Campaigner Daniel Hunter shares examples in the Climate Resistance Handbook:

“As you’re developing a tactic, you can pick your tone. This is a way that movements express the feelings of the people. Take a simple march. It’s a tactic where people go from one place to another place. But the tone can be very different:

WATER IS LIFE • Canadian protestors decided to pressure their newly elected Prime Minister Justin Trudeau. It was just a few days after he was elected. But they didn’t want to wait around. They wanted to pressure him right away. So over several days, they stood outside his residence, asking him to become a climate champion. On each day, the protests were led by prayers from indigenous leaders. On the third day, the protestors carried water with them. The water came from vulnerable areas where fossil fuel companies wanted to exploit the land.
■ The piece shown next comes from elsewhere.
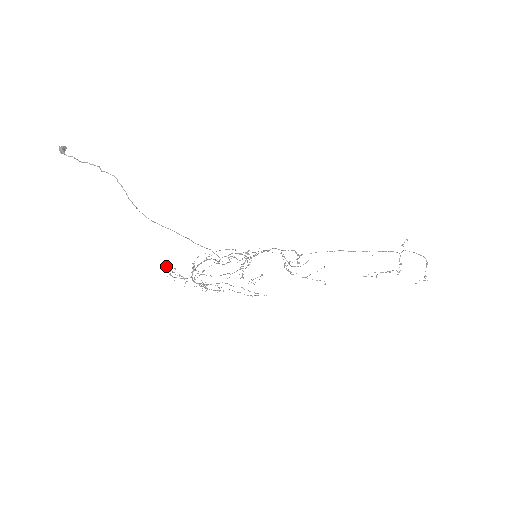
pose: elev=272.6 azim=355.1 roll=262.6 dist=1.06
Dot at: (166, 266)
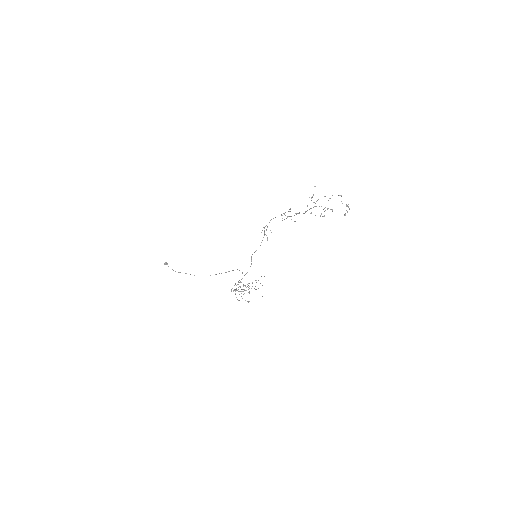
Dot at: occluded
Tearful prayers and heart-filled stories of the water echoed as people marched to Trudeau’s residence. The tone was somber.

RAISE THE HEAT • In Australia, there was a major fight to stop nine new coal plants in the Galilee Basin. With a hostile government and well-connected coal companies, it would be hard to stop. Protestors decided that in order to stop the plants, they would target the banks funding the projects. One of the biggest was CommBank. And during a week of “Raise the Heat” actions, protestors in the city of Canberra donned black formal clothing and yellow scarves or hats. They brought along percussion instruments for a lively march to the CommBank offices. And they brought a coffin full of fake coal — to symbolize this dead investment. The action had music and was a mix of serious but also hopeful. The tone was future-oriented and stated the positive vision of a world without coal.
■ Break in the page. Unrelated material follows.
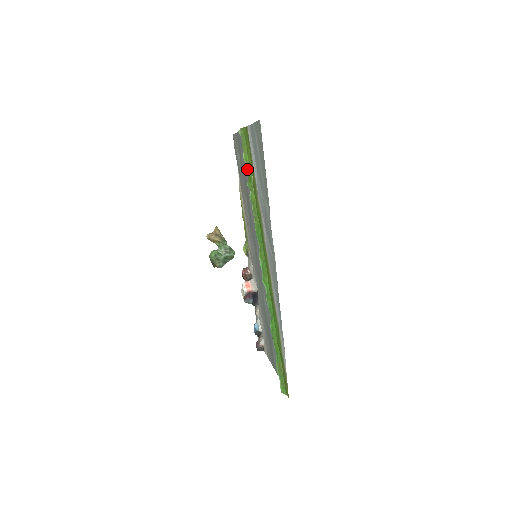
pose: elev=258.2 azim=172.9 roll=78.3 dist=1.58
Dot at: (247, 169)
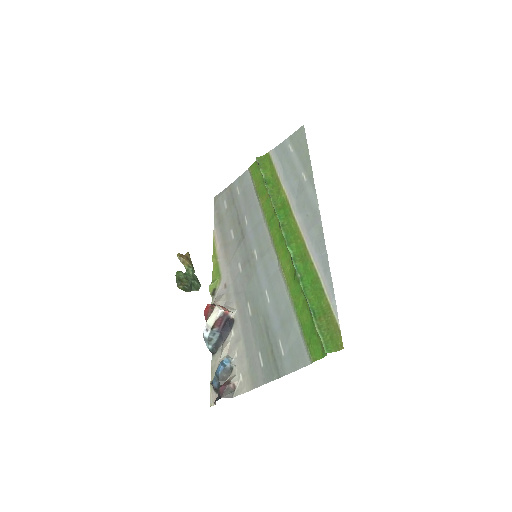
Dot at: (265, 177)
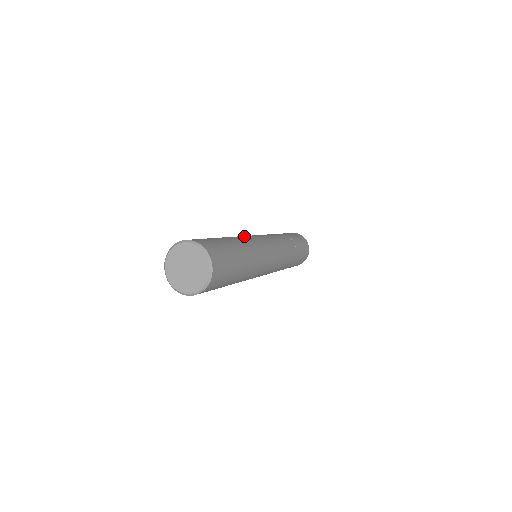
DRACULA STRATEGY • In France, pressure was mounting to scrap any new fossil fuel projects. Protestors had just waged a multi-year campaign to halt fracking and were ready for more. So activists saw a chance when the fossil fuel companies hosted a major summit on offshore drilling. All the big fossil fuel companies would be there, like Total, Shell, BP, and Exxon Mobil. 350 organizer Nicolas Haeringer describes their strategy as “Les vampires sont tués par lumière,” which means “Vampires are killed by light.” They decided to be highly confrontational to raise the profile of all these vile companies meeting. Activists planned sit-ins and major blockades. They added marches to the mix, some building up to attempts to get past police barriers and get into the meetings. In this context, marches were confrontational, even angry. The tone was defiance and anger.
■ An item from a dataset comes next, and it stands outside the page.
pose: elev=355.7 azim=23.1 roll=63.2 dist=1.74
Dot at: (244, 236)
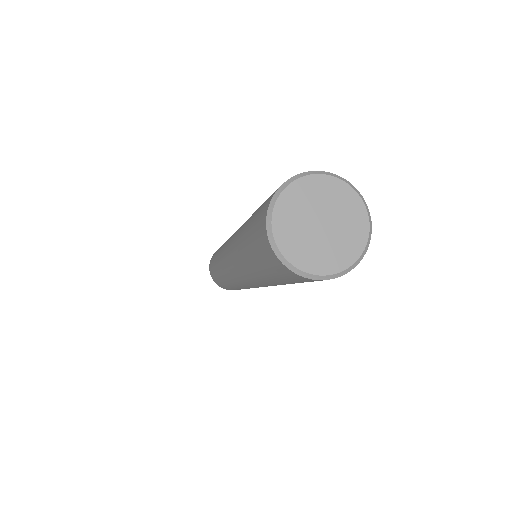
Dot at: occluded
THE THREATENING THANK YOU • I was part of a campaign where our reluctant City Council had done (nearly) everything we asked of them. It was strange, because they were definitely not allies. But they felt our pressure and so gave in to our demands. At the end of the year, we wanted an action to let them know the pressure was still on them. But it wasn’t like they were a hostile target. So what did we do? We created cardboard “Standing with the People” awards. We made one for each City Council member. We marched outside City Hall — then entered City Council during their regular proceedings. We interrupted the meeting by shouting down the head of council. We announced we were giving them awards! We quickly gave each councilmember their own award, before the police escorted us all out. It was a message of encouragement and a threat. The tone was kind, laced with warning.

As you can see, the same tactic can easily have a wide range of tones. You can pick the tone through the symbols, actions, speakers, and framing of the action. In this way, you can connect to the feeling of the people you are organizing — because actions are about expression of what is inside of people.”